Big picture, I (Seb) think this is a step in an important line of research: something like “How do you assemble AI components into a system that is good enough to build a futuristic utopia with minimum downside risk.” Put another way, how do we build AI systems that go just hard enough or feel the “green”.
The underlying hope would be that we can assemble a coalition behind using such a design, a satisficing design, rather than a design that goes as hard as possible. The hope would be that a coalition would support this so long as people feel confident they can still have the nice things they want.
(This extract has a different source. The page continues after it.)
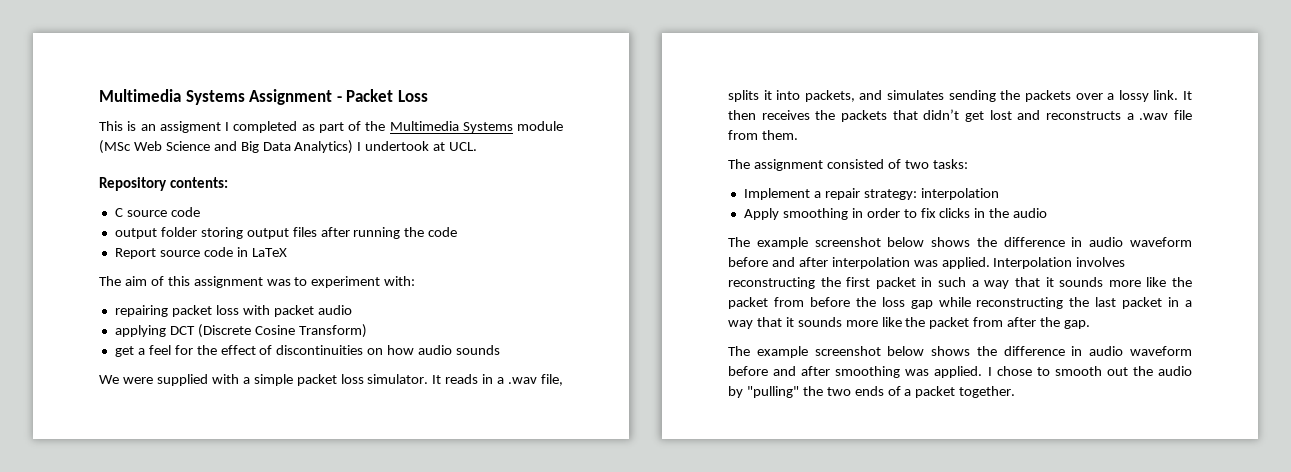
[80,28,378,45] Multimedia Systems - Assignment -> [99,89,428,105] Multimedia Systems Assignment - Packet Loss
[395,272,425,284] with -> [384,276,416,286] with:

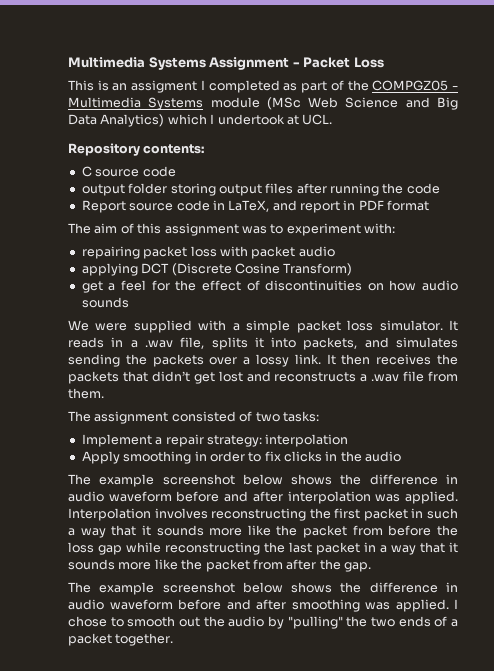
(386, 126) none -> [372,80,459,91] COMPGZ05 -
(354, 147) none -> [167,114,207,125] which
[251,248,287,257] LaTeX -> [228,200,430,213] LaTeX, and report in PDF format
This is, of course, a hope and a gamble; not a guarantee.
We’re going to be doing more on this, including considering hires to work specifically on investigating designs and tradeoffs here. Please get in touch with me if that’s something you want to be part of.
Interested to see evaluations on tasks not selected to be reward-hackable and try to make performance closer to competitive with standard RL
Us too! At the time we started this project, we tried some more realistic settings, but it was really hard to get multi-step RL working on LLMs. (Not MONA, just regular RL.) I expect it's more doable now.
For a variety of reasons the core team behind this paper has moved on to other things, so we won't get to it in the near future, but it would be great to see others working on this!